Mic Wakeup: Fact-checking Trump, going vegan to save the earth and North Korea causes Olympic drama
South Korea protests over North Korea’s inclusion in the Olympic Games.

Mic Wakeup: Fact-checking Trump, going vegan to save the earth and North Korea causes Olympic drama

It’s Thursday, Feb. 1. Here are three stories you need to read.

Donald Trump delivered his first State of the Union — here’s how factual it was

On Tuesday evening, President Donald Trump gave his first State of the Union address. Though a large majority of Americans said they approved of Trump’s speech, it appears everything in it wasn’t exactly truthful.

Take, for example, Trump’s claim that he and his fellow Republicans just passed the largest tax cut in history.

“We enacted the biggest tax cuts and reforms in American history,” Trump said. “Our massive tax cuts provide tremendous relief for the middle class and small businesses.”

However, according to Politifact, the recent tax bill is only the fourth largest to be enacted since 1940. Moreover, the site explained that when adjusted for inflation, this bill is only the seventh largest ever.

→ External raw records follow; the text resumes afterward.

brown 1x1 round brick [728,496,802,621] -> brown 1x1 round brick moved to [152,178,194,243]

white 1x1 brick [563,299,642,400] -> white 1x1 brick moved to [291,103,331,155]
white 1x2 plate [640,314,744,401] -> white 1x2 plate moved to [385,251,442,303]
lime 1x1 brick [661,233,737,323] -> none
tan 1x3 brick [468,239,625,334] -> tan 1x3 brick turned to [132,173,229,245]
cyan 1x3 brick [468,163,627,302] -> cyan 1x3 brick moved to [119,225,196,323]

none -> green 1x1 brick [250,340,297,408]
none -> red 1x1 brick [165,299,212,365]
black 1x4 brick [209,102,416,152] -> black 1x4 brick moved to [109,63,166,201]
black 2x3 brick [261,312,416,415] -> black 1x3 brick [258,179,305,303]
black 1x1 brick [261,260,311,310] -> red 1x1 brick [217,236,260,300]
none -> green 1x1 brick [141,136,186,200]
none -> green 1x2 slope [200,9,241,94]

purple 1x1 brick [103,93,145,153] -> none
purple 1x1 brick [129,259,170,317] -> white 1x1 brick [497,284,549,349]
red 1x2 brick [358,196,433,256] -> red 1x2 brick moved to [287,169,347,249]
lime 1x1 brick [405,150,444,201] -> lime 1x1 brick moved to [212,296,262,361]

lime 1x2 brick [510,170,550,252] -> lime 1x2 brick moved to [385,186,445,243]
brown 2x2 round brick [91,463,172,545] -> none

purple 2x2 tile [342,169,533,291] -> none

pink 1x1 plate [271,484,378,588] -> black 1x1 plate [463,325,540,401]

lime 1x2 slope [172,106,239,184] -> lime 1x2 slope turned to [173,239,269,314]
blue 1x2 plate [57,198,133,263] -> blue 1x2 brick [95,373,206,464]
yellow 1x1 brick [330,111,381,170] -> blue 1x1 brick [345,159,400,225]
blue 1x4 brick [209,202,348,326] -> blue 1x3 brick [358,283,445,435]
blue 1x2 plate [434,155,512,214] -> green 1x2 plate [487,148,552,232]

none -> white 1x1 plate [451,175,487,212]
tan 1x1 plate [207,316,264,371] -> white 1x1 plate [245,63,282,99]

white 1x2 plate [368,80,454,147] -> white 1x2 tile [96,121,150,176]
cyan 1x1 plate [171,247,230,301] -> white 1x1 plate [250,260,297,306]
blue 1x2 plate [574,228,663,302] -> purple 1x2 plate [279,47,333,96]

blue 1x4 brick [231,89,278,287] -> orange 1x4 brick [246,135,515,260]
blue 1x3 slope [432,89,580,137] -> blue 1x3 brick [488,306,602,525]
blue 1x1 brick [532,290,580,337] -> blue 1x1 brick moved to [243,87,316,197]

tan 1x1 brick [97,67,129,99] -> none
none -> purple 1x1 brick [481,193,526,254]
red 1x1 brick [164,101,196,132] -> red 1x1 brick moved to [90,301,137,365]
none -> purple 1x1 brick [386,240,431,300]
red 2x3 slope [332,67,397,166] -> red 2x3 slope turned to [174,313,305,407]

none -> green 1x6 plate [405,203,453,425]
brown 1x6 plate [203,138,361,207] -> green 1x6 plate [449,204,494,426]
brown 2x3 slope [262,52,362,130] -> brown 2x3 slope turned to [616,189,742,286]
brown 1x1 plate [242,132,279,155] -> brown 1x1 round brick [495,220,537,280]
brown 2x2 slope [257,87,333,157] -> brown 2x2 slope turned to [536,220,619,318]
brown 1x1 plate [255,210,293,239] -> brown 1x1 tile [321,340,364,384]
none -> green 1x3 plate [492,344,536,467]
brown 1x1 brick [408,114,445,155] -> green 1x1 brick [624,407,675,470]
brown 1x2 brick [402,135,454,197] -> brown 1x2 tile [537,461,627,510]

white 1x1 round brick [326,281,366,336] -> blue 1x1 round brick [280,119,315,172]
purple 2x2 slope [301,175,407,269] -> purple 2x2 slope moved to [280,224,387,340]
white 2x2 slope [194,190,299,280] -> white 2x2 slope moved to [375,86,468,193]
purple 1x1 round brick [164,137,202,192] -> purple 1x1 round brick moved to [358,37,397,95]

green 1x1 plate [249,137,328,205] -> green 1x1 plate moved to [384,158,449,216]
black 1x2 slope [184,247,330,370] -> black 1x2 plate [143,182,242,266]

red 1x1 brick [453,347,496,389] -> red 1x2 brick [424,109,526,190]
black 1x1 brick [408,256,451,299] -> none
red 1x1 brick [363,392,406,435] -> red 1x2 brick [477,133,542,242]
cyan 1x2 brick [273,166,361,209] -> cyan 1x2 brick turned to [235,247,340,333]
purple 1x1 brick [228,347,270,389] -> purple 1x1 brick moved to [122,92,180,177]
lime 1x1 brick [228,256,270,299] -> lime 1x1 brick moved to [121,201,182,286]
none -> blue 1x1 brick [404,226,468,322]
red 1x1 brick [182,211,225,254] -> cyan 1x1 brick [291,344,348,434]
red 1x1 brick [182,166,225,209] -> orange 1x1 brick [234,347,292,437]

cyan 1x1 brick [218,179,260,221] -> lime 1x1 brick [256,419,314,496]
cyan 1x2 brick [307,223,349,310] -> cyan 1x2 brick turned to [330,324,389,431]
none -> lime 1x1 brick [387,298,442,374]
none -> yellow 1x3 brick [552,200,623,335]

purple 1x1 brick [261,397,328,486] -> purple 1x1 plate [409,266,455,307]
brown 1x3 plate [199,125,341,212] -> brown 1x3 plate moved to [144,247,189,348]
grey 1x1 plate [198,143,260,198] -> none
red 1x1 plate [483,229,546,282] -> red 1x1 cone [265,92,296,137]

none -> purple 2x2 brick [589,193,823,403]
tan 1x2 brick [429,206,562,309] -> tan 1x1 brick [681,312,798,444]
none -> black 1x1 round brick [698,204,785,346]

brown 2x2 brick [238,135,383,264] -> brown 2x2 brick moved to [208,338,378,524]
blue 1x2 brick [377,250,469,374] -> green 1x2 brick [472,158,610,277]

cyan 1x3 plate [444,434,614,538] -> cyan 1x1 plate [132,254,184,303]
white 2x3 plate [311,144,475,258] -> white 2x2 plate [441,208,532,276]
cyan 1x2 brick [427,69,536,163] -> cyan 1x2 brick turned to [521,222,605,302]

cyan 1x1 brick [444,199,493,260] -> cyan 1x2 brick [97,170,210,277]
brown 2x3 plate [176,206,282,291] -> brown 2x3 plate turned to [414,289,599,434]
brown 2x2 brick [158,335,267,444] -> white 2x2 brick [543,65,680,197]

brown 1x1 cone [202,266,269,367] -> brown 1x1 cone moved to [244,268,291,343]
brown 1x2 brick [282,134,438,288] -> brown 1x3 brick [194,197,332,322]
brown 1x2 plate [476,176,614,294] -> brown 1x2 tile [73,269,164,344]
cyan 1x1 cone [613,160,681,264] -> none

Read up on Mic’s State of the Union fact-check here.

Sorry, but going vegan won’t save the planet

Veganism can be a wonderful choice for some people. Be it an ethical or wholistic health choice, the diet truly can be a game-changer. However, if you chose this animal-free lifestyle, please refrain from claiming you’re saving the planet by reducing your carbon footprint.

Many vegans tend to believe that if everyone ate the same way and the United States stopped producing meat, we could save the environment immediately. However, as a November report published in the journal Proceedings of the National Academy of Sciences notes, if this actually happened we wouldn’t have enough food to feed the nation.

“Different types of carefully balanced diets — vegan, vegetarian, omnivore — can meet a person’s needs and keep them healthy, but this study examined balancing the needs of the entire nation with the foods we could produce from plants alone,” Mary Beth Hall, one of the study’s researchers and an Agricultural Research Service animal scientist at the U.S. Dairy Forage Research Center, said in a statement. “There’s a difference between what’s possible when feeding one person versus feeding everyone in the U.S.”

Moreover, the team found that if the entire country moved to a plant-based diet it would only decrease total greenhouse gas emissions in the U.S. by 2.6%. Surely a win, just not as big of a win as many would hope.

So what is the most sustainable option for both the environment and providing enough food for everyone? According to a 2016 study published in the journal Elementa, that honor goes to “dairy-friendly vegetarian” diet, which feeds 807 million people to veganism’s 735 million.

North Korea’s involvement in the Winter Olympics is causing some strife

The Olympic Games are meant to break down barriers and bring all people together over a sporting event or two. However, this winter’s games, held in Pyeongchang, South Korea, are already causing drama before the Olympic flame is even lit.

And it all comes down to the fact that North Korea — an oppressive, dictator-run nation — is sending its athletes to the games. Moreover, North and South Korea have decided to use one unifying flag for the opening and closing ceremonies.

“Even in a situation where North and South Korea are in a good relationship, I think the government should prioritize South Korean athletes and be considerate to them first,” Kang Ji-yoon, a 20-year-old college student living in South Korea, said about her feelings toward the one Korean team in an interview. “My feelings about the flag are very negative. I don’t think it’s appropriate. We’re not a unified country yet … Also, it’s not our official flag,” she added.

However, for others the unified front has eased the anxious feelings that decades of contentious rhetoric between the two countries has brought.

“It will give some relief to the tense relationship between North and South Korea,” Lee Sang-cheon, a 47-year-old office worker, said. “The problem is, the process of [collaborating with North Korea] has caused a lot of problems and upset in the South — especially with the women’s ice hockey town. I feel bad about that. I think this is necessary for holding a peaceful Olympics.”